:: Extracted entries
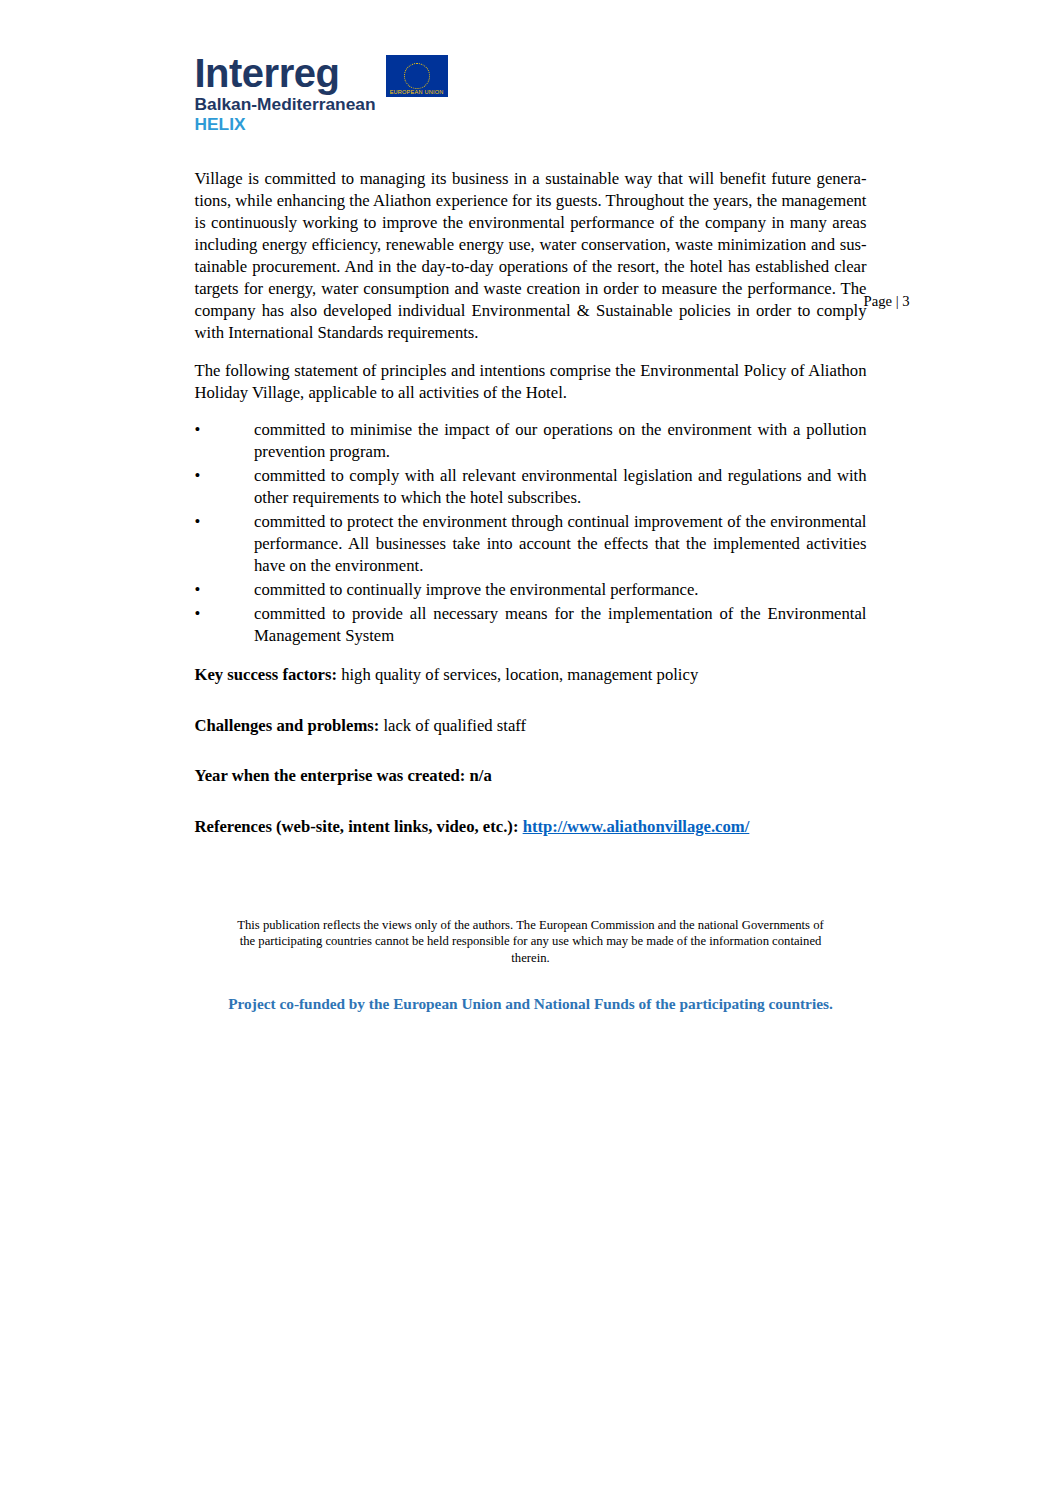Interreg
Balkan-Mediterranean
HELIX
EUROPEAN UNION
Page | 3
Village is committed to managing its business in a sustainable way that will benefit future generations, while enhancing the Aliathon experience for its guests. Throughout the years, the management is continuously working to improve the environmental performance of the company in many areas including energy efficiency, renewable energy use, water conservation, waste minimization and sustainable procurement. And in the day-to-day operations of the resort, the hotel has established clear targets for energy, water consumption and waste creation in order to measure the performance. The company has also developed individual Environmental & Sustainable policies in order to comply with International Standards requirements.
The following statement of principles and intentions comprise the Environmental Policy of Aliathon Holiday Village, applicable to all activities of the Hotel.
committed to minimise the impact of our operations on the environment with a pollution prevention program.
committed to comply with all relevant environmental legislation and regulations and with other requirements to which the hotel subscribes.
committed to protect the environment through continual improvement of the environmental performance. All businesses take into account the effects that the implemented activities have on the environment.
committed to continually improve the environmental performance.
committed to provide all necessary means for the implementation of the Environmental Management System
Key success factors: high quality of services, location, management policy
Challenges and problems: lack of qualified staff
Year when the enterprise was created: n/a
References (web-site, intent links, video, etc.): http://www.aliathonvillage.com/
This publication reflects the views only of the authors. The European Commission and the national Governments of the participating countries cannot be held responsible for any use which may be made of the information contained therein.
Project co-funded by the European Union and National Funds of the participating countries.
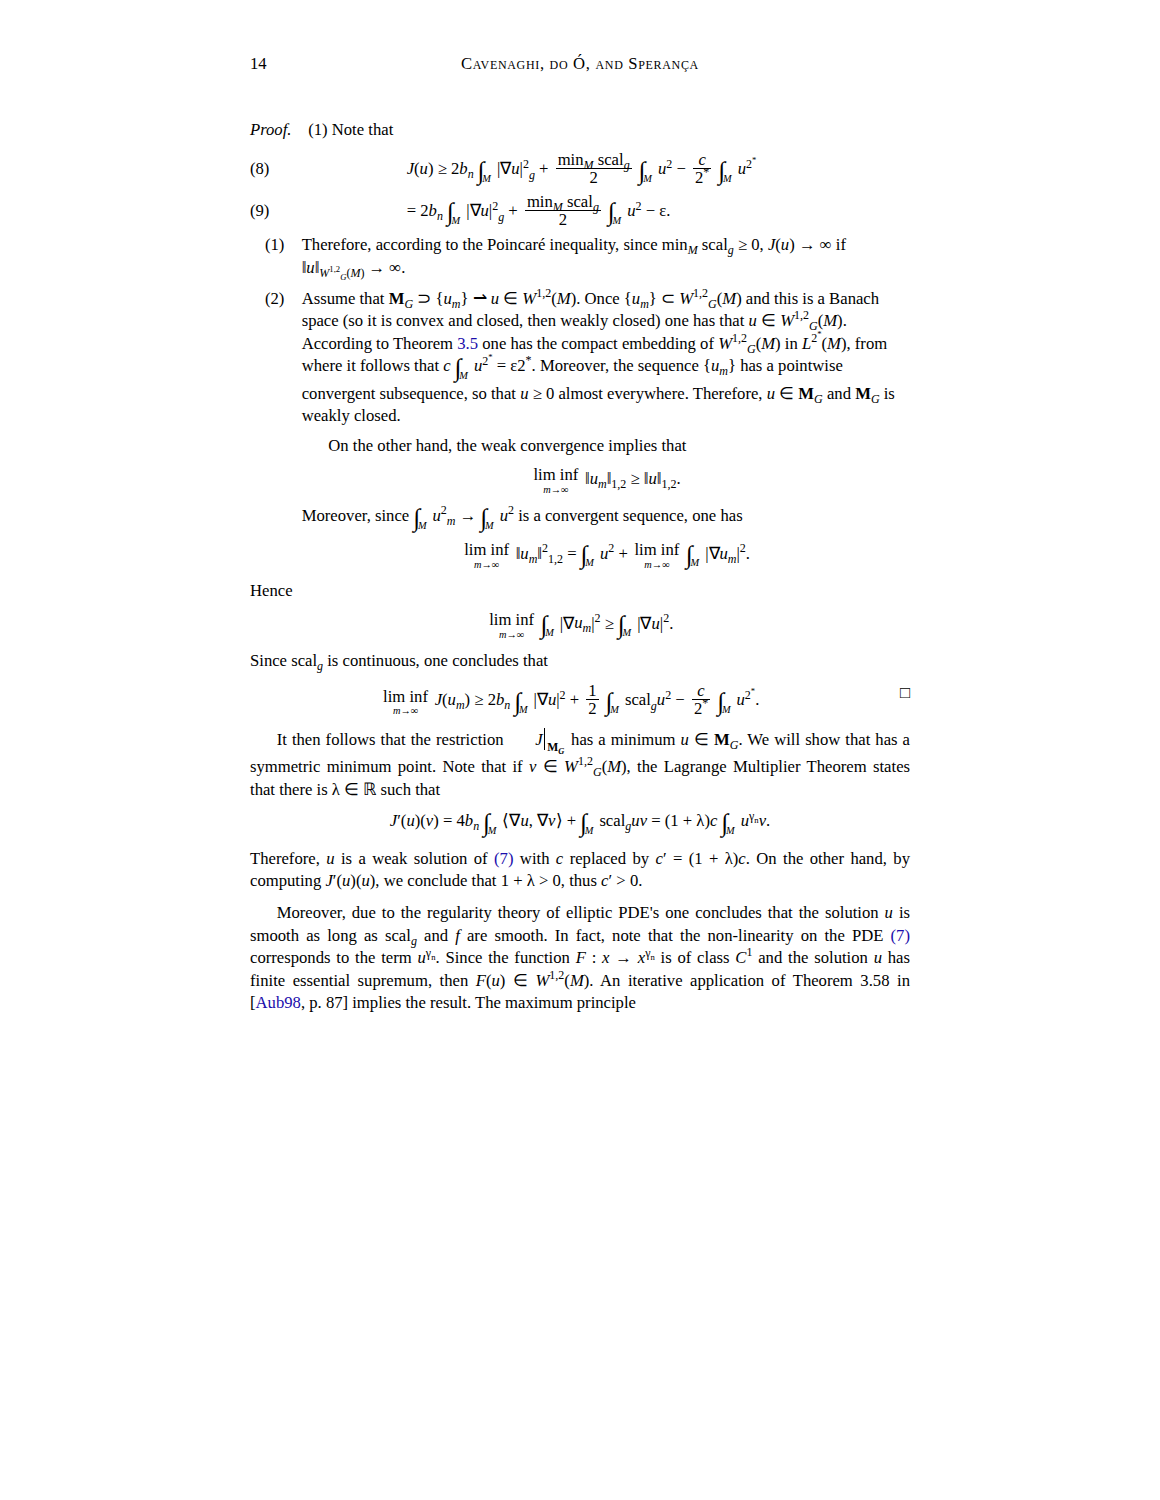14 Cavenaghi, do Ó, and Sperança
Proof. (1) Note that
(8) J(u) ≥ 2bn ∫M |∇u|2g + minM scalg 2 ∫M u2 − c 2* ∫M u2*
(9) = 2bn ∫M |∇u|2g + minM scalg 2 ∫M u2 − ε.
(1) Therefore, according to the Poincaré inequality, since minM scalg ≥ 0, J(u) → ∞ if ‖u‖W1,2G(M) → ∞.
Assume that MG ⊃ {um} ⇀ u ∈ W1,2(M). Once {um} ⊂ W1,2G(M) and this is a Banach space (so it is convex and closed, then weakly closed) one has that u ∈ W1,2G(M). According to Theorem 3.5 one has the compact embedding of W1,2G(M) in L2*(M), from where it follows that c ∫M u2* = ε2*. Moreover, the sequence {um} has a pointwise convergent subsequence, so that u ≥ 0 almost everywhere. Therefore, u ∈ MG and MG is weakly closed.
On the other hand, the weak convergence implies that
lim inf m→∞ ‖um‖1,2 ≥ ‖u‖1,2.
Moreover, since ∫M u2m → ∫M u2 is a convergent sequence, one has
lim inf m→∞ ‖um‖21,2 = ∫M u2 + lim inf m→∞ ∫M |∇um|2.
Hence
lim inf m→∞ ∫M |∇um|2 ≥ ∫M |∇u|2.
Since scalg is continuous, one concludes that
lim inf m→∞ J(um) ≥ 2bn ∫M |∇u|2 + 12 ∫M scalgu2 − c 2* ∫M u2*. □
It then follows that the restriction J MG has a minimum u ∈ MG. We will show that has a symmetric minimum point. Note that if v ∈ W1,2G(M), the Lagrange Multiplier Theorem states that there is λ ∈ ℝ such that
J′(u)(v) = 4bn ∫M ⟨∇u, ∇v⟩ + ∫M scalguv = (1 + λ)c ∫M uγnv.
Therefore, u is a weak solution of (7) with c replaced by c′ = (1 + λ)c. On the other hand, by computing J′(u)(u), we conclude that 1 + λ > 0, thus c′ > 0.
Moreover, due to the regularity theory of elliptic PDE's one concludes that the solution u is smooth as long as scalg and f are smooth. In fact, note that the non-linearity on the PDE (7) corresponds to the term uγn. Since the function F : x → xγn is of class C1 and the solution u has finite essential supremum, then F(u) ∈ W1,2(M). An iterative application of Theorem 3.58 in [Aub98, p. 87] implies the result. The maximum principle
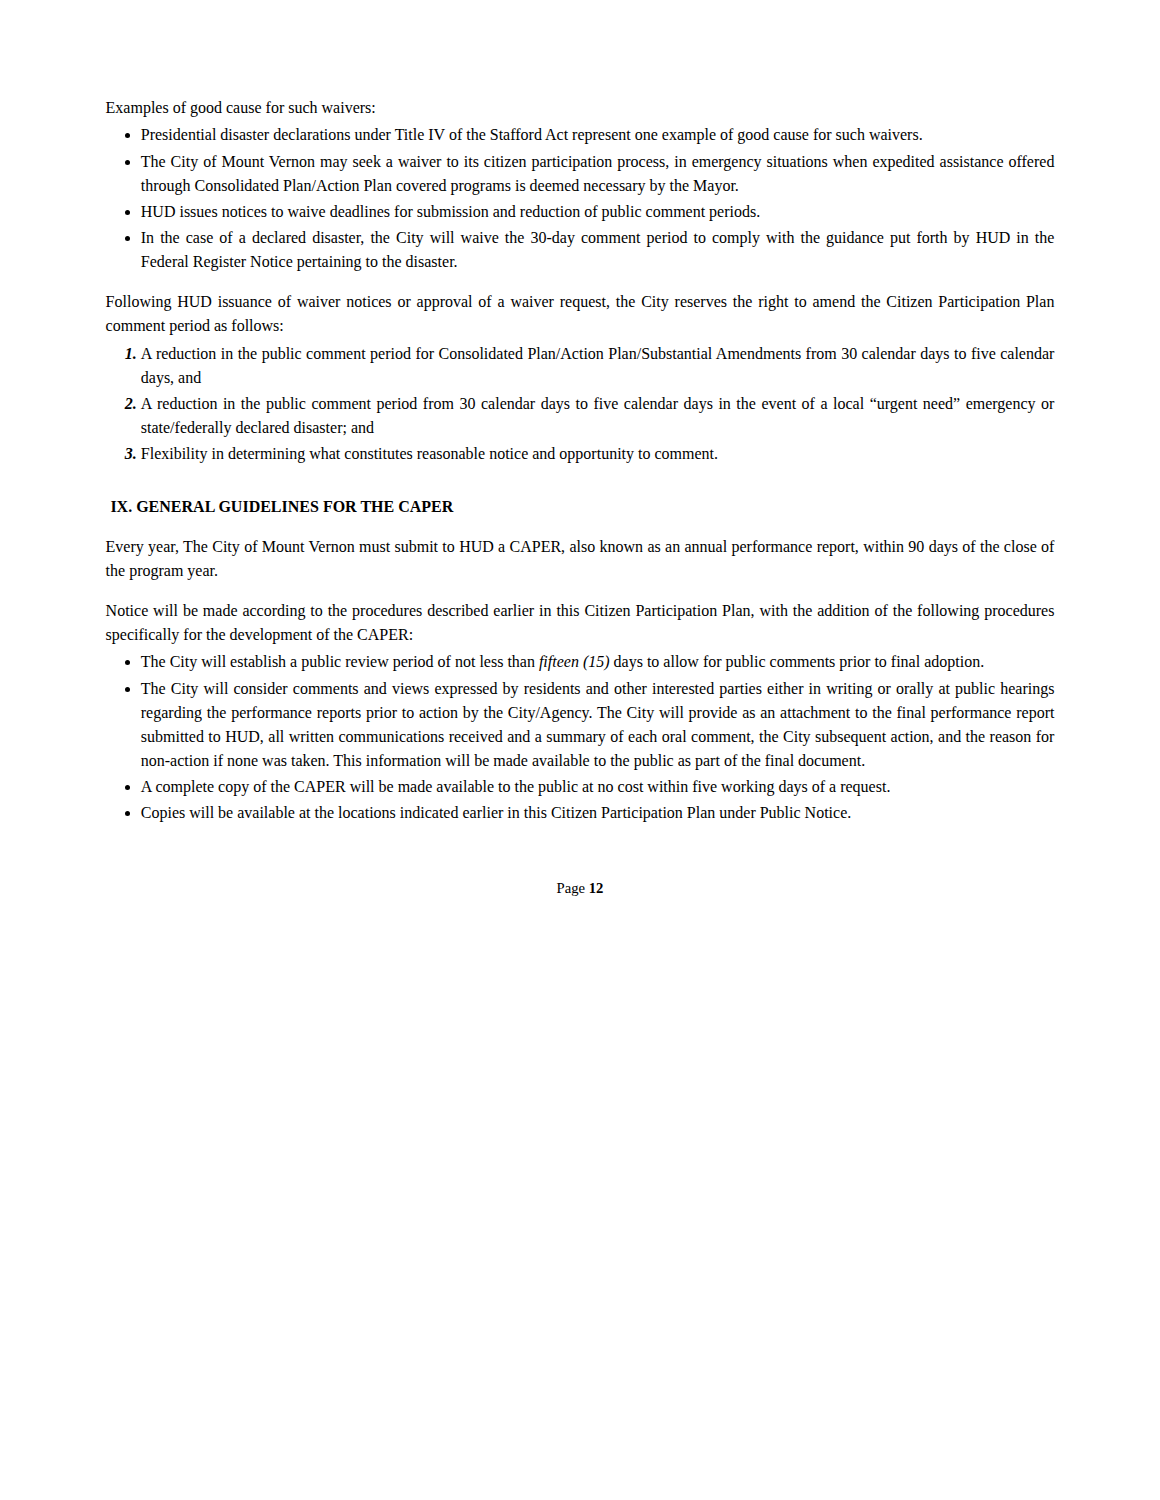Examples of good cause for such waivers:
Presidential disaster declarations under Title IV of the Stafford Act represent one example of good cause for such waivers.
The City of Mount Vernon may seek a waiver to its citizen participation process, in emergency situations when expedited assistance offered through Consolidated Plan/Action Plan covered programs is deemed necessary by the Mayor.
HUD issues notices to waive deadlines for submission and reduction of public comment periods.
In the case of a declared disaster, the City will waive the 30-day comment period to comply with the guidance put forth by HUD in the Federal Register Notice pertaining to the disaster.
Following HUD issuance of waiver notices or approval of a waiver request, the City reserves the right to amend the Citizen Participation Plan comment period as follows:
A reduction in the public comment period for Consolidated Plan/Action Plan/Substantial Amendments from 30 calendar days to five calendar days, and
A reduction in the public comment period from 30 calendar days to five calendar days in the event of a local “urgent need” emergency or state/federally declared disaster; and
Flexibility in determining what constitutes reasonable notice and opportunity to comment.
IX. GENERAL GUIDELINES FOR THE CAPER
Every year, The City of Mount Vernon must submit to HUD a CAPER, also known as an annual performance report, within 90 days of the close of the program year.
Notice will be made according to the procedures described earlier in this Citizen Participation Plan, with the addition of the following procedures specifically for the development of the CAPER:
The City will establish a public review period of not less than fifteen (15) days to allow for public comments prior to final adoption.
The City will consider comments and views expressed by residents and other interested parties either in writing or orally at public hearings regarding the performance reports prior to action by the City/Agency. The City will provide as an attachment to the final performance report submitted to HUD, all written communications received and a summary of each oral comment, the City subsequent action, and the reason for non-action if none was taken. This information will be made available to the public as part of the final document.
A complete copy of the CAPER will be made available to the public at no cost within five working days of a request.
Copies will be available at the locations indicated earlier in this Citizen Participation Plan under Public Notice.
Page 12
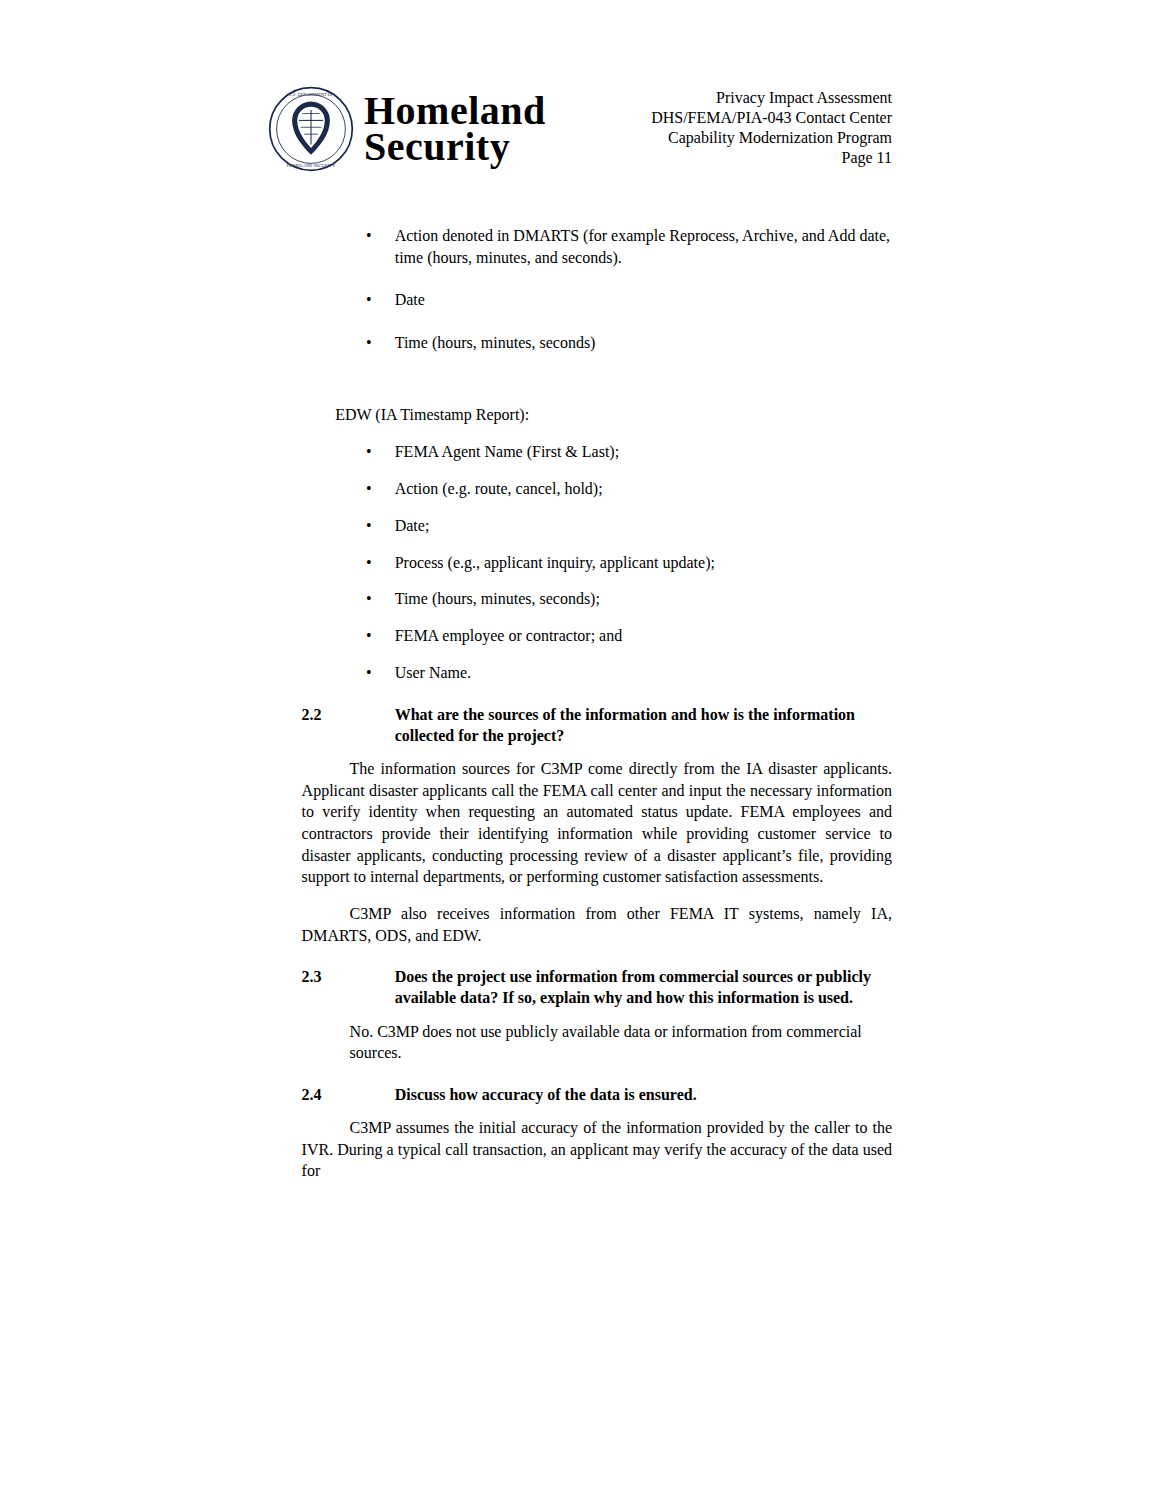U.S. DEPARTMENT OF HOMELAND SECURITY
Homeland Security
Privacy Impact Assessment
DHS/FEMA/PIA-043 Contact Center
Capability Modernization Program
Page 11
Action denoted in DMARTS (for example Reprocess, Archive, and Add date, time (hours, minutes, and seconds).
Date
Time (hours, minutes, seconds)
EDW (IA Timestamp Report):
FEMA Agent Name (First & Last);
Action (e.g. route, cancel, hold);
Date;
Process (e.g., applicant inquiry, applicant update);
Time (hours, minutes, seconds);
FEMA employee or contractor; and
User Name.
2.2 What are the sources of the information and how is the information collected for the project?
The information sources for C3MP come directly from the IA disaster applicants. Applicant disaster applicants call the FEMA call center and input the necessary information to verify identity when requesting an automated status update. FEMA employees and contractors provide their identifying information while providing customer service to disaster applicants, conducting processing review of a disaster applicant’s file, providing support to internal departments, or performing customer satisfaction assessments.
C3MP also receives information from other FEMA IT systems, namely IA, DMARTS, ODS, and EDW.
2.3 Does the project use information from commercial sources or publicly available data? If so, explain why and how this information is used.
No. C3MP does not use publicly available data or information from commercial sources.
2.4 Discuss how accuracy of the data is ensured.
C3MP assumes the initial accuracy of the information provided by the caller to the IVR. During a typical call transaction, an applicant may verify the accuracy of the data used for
::::
*What this task involves*
In the listing above, start at the line with "Action denoted in", go on through the line with "C3MP also receives", and copy each of those lines exactly; leave out all the rest.

*Output of the exercise*
Action denoted in DMARTS (for example Reprocess, Archive, and Add date, time (hours, minutes, and seconds).
Date
Time (hours, minutes, seconds)
EDW (IA Timestamp Report):
FEMA Agent Name (First & Last);
Action (e.g. route, cancel, hold);
Date;
Process (e.g., applicant inquiry, applicant update);
Time (hours, minutes, seconds);
FEMA employee or contractor; and
User Name.
2.2 What are the sources of the information and how is the information collected for the project?
The information sources for C3MP come directly from the IA disaster applicants. Applicant disaster applicants call the FEMA call center and input the necessary information to verify identity when requesting an automated status update. FEMA employees and contractors provide their identifying information while providing customer service to disaster applicants, conducting processing review of a disaster applicant’s file, providing support to internal departments, or performing customer satisfaction assessments.
C3MP also receives information from other FEMA IT systems, namely IA, DMARTS, ODS, and EDW.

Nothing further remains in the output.